Alardeamento

Era um sertão. Ainda que não fosse um norte, aquele fim de mundo era visto como sertão.

Lá estavam uns esquecidos, alheios ao resto do mundo senão àquele espaço reduzido que conheciam como tal.

Num tempo onde não existia o que hoje conhecemos como meios de comunicação, e a televisão viria a aliviar o tédio só muitas décadas depois, moravam num vilarejo de sossego e chão de terra batida, numa casa muito singela, dona Rosa e seu Agenor. Este era muito sisudo, sujeito austero, de meia idade, que junto com sua Rosa dava conta das afilhadas. Eram duas. Linda flor e Margarida. Ambas não conheceram a mãe e ainda pequeninas foram deixadas aos cuidados do casal para que as criasse.

O pai, um coitado. Não tinha condições de cuidar de suas filhas tendo perdido a mulher naquele triste parto. Era o melhor que podia fazer. Caiu no mundo desde então, e nunca mais se soube notícias.

Mas não fora como filhas que as pobres meninas foram criadas não. Como afilhadas as benditas sempre foram bem-vindas, mas conforme cresciam, iam sendo muito mais... Mais mulheres, mais ‘uteis’, mais prestativas, e passaram a lavadeiras, passadeiras, costureiras, cuidadoras daquele lar, já que dona Rosa, nem sempre num mar de rosas as deixavam habitar. Ainda assim, desta senhora rígida, viriam a conhecer o amor e a compaixão que divinamente, só uma mulher poderia proporcionar.

Seu Agenor, por sua vez, deixava claro que não era pai. Nunca quisera ter filhos, pois primava muito pelo sossego e dizia que choro de criança birrenta era como latido de cachorro, um martírio de suportar. Por isso mesmo que qualquer desavença que porventura houvesse, deveria ser tratada quando ele ali não estivesse, pois quando ele aparecia já no portão, toda discussão findava, bastando só um olhar pra sinalizar que era o fim.

Ninguém ousaria discutir com seu Agenor. Homem de poucas palavras, cabra macho, desses que acredita que a mulher deve adivinhar de antemão suas querências e lhe proporcionar de tudo, antes mesmo que tenha de reclamar ou pedir. E dona Rosa parecia entender perfeitamente as vontades de seu homem. Assim, deixava tudo no jeito quando se aproximava a hora dele se achegar do trabalho, como dizia. Comida pronta, as galinhas alimentadas, as plantas aguadas, e as meninas a recebê-lo no portão. Era assim a rotina daquela gente naquele sertão.

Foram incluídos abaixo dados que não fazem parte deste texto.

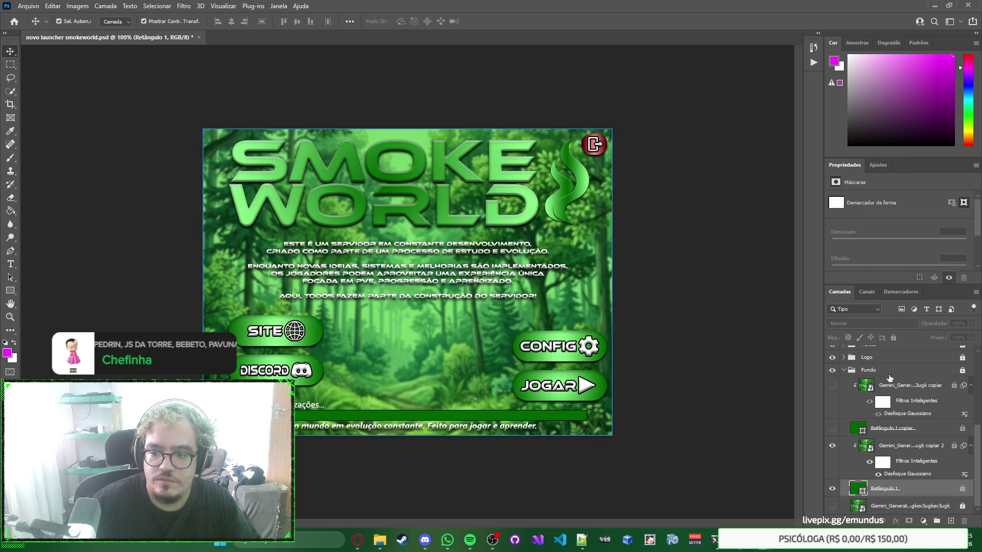
{"action": "scroll", "coordinate": [839, 423], "scroll_direction": "up", "scroll_amount": 2}
{"action": "left_click", "coordinate": [839, 422]}
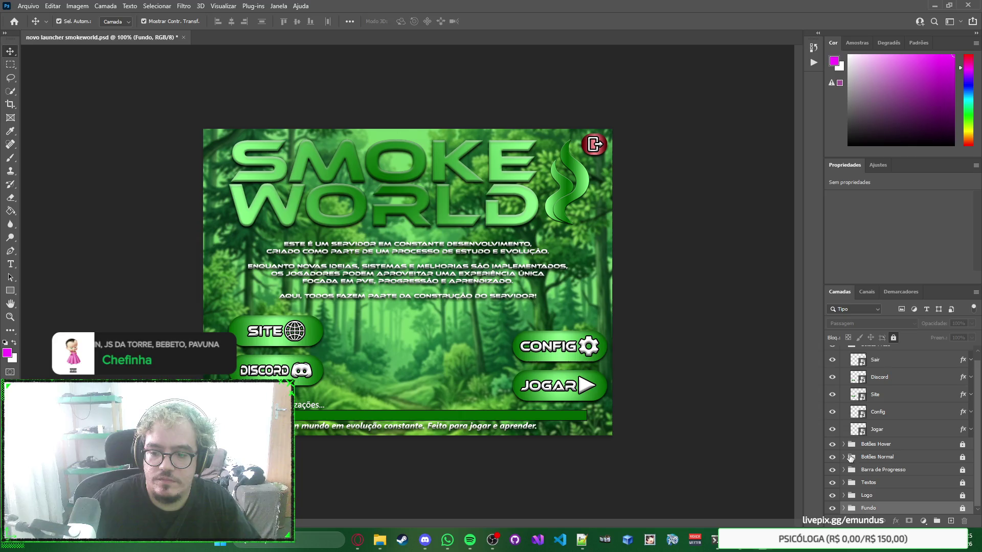
{"action": "left_click", "coordinate": [875, 485]}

Mas as sextas-feiras, as coisas mudavam um pouco de figura.

Era esse o único dia em que seu Agenor ficava até mais tarde na rua. Quando chegava mais cedo, saia após o jantar, sem sua Rosa notar e só de madrugada voltava.

O que fazia naquele fim de mundo? Bailava, oras.

O baile é sagrado no sertão. O ponto de encontro de todos os desassossegados da região, fossem solteiros ou não. As mulheres dali os levavam a perdição, e ao som das violas os convidavam a esquecer o quão tediosos eram os dias ali, naquela existência banal, sem maior razão de ser.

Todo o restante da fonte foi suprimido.